Öyle bir dönemlerden geçiyoruz ki..!
Allah devletimize ve milletimize zeval vermesin.
“Hırs öne geçince, akıl baştan gidermiş” der büyüklerimiz!
İşte böyle.
***
İskilipli Atıf Hoca:
Padişah Mehmet Vahdettin fermanı ve Şeyhülislâm fetvasıyla hareket eden, yurdumuzu işgal eden düşmanlara karşı M. Kemal Atatürk bağımsızlık savaşı ( ulusal kurtuluş savaşı) verirken…
İngiliz birlikleriyle iş birliği ederek bazı illerde isyan başlatan ama bu emperyalistlere karşı da parmağını bile oynatmadan kayda geçen ve akabinde İstiklâl mahkemeleri tarafından da idam edilen bu kişinin, ölüm yıldönümünde bazı resmi kurumlar tarafından huşu ile anılması oldukça dikkat çekici olmuştur!
Tahmin ediyorum ki hem de tarihinde ilk defa.
Hani; “ keşke Yunan kazansaydı” diyenler gibi!
Bunun da nedeni var.
Mefta’nın arkasından konuşulmaz denir af ola ama bu konuda bilgi edinmek için lütfen ( İşgal kuvvetleri komutanı, aynı zamanda da İstanbul valisi olan İngiliz General Ç. Harington’un anıları ve Yüzbaşı Selahattin’in romanı ile Turgut Özakman’ın Şu Çılgın Türkler) adlı kitabını lütfen okumanızı öneririm.
Tek soru?
Ülkemizi istilaya kalkan bu yedi düvel; 250 bin şehit ve kayıp verdiğimiz, tarihe geçen şanlı “Çanakkale Savaşlarını” kazanamadıkları halde İstanbul’a giremezlerken, bunlar nasıl oldu da İstanbul’a girip de ülkemizi istilaya kalkıştılar?
İstanbul’a nasıl geldiler ve Padişah Mehmet Vahdettin 640 yıllık bir şanlı imparatorluğun başında iken, neden ülkeden kaçtı?
Bunun bilinmesinde yarar görüyorum.
***
KÖYLÜ:
Dün sabah haberlerinde siyasi bir yetkili medya önünde sohbet ederken; “ Köylünün elinde Iphone telefonu bile var, hem de 4-5 bin liralık!
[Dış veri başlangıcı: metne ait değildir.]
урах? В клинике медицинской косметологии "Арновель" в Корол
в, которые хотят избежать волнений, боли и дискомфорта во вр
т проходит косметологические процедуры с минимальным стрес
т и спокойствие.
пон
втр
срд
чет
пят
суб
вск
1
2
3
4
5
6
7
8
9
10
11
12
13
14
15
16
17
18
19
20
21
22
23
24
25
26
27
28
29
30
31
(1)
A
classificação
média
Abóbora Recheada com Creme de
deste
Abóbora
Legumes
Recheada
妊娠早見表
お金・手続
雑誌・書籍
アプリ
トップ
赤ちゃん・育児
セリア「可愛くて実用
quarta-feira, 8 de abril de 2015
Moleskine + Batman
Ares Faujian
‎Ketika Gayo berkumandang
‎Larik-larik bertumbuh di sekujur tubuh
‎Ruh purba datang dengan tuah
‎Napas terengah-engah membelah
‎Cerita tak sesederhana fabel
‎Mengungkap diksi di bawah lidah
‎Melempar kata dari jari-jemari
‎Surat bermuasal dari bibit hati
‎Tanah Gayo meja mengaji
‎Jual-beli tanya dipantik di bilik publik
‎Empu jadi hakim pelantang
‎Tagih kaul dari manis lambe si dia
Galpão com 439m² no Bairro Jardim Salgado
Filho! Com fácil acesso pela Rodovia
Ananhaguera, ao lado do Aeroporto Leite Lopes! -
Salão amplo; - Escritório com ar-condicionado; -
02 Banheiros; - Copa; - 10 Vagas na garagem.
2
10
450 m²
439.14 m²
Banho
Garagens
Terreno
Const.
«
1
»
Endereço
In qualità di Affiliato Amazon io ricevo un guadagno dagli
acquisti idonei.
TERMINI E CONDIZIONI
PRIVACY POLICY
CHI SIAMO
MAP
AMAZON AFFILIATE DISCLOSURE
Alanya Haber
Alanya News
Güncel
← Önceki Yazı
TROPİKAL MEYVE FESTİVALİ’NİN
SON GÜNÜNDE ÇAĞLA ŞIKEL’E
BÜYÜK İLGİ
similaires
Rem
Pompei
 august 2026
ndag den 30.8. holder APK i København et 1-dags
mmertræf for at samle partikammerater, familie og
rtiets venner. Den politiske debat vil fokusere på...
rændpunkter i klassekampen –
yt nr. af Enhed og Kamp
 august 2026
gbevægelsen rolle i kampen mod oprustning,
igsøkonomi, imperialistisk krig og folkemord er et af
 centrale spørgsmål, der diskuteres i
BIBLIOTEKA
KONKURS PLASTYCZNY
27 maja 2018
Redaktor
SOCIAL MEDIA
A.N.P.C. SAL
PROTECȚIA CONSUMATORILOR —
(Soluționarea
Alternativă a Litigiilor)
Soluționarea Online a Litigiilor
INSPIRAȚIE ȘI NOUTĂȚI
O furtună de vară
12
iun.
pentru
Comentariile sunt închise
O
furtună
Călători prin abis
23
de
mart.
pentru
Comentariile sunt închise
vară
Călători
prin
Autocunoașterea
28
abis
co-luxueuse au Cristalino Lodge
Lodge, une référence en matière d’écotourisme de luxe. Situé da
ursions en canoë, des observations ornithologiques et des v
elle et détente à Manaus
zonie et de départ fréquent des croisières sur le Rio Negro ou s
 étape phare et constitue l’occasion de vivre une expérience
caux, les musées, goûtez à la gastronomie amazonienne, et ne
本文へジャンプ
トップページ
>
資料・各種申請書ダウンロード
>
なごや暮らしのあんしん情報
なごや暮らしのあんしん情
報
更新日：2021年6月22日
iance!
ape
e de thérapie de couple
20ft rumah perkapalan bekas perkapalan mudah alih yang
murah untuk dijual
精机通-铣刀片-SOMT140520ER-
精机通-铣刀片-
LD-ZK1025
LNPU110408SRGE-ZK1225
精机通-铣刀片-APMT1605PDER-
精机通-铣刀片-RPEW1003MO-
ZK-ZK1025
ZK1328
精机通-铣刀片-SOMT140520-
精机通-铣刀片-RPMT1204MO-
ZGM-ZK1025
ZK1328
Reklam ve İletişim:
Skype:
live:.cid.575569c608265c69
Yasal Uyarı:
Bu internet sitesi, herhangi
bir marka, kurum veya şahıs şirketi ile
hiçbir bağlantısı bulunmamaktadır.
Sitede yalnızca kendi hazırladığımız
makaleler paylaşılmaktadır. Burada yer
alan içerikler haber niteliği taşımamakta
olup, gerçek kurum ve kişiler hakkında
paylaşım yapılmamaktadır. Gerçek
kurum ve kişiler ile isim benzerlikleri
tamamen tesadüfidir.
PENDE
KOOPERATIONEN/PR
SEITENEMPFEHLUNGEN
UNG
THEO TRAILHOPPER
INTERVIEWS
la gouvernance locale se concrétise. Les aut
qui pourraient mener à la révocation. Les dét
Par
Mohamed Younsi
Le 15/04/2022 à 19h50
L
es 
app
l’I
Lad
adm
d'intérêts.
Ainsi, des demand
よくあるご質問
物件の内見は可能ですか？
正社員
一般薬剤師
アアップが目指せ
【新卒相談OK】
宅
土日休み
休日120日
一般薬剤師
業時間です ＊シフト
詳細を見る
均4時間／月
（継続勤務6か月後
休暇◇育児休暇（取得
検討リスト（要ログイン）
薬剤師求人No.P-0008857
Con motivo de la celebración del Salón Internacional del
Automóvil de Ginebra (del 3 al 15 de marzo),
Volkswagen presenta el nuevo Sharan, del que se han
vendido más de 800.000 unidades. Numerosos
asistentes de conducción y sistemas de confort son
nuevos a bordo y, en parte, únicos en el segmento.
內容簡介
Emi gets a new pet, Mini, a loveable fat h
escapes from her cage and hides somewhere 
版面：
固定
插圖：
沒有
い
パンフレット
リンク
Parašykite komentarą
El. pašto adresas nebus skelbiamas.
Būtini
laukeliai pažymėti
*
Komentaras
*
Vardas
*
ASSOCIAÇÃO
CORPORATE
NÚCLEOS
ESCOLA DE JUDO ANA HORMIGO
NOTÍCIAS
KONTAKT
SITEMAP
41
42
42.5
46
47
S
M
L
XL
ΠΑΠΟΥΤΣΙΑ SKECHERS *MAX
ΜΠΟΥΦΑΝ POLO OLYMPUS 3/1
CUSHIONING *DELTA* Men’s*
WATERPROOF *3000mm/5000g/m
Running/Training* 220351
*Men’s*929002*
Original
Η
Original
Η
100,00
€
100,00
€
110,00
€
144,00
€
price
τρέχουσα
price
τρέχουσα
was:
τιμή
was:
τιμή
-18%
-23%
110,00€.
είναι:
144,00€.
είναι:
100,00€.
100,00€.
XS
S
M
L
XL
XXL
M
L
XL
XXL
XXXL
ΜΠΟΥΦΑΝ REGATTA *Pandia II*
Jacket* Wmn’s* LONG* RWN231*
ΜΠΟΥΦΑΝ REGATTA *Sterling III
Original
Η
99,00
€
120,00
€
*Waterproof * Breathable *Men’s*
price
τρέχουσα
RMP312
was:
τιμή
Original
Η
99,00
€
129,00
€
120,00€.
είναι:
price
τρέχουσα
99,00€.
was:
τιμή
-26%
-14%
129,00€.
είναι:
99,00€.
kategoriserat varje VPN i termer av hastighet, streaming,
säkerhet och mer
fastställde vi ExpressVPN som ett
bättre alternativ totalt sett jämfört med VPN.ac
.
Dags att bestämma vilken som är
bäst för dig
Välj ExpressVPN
24 taksitle aldıkları bu telefonda internetleri bile var!”
Şeklinde yorum yaparken inanın içim yandı.
Büyük sıkıntılar çeken köylümüzü böyle bir bakışla görmeleri, sanki hiç sıkıntıları yokmuş gibi de, bu tür örneklerle ifade etmeleri hiç de hoş değil.
Yazık!
Takdir sizlerin ama…
Şu unutulmasın ki; M. Kemal Atatürk’ün dediği gibi “ Köylü bu milletin efendisidir”!
Köylü varsa ekmek var..!
Ama yoksa hayat bile yok bilesiniz.
“ Karnı tok olan, açın halinden anlamaz” dedikleri gibi!
***
A. AJANSI:
Ne iştir ki..?
Şu menfur pandemi nedeniyle kendi ülkemizde var olup sıkıntı çeken emeklinin, işsizin, esnafın ve daha nicelerin dertleri/sorunları ele alınması gerekip, onlarla röportajlar yapılıp feryatlarını dile getirmek gerekirken…
Ne işin var senin 8 bin küsür kilometre ötede bulunan ta Japon halkıyla pandemi röportajları yapmak için oralara kadar gitmeye?
Dertli, sıkıntılı senin burnunun dibinde be kardeşim!
Aşkolsun Anadolu Ajansı!
***
M. İNCE:
Bu günlerde siyasi zemine yeni bir halka daha katıldı!
Hem de ne halka?
Bütün gözlerin açılmasına neden olan, hatta şaşı baktıran bir halka!
Sanki gökten zembille inmiş gibi!
Sanki” bulunmaz Hint kumaşıymış gibi”!
Yazık!
Bununla ilgili kiii…
Bu kişiye yıllarca sıcak bakan ve destekleyen biri olarak, bu konudaki yazımı biraz daha detaylı olarak hafta içinde sizlere sunacağım.
“Bela geliyorum demez”!
***
Bence bu konuların içindekilerin hepsi usulen de özür dilemiş olsa; bunların hepsinin de özrü kabahatinden büyüktür!
Büyüktür be kardeşim vallahi büyüktür.
Tam da Namık K. in padişaha el atıp da; “affedersiniz padişahım sizi kerimeniz zannetmiştim” diyerek özür dilediği gibi!
Takdir sizlerin.
Gülen yüz her zaman güzel olur!
Gülen yüzleriniz solmasın inşallah.
Sevgi/saygı bizden değerli okurlarımız.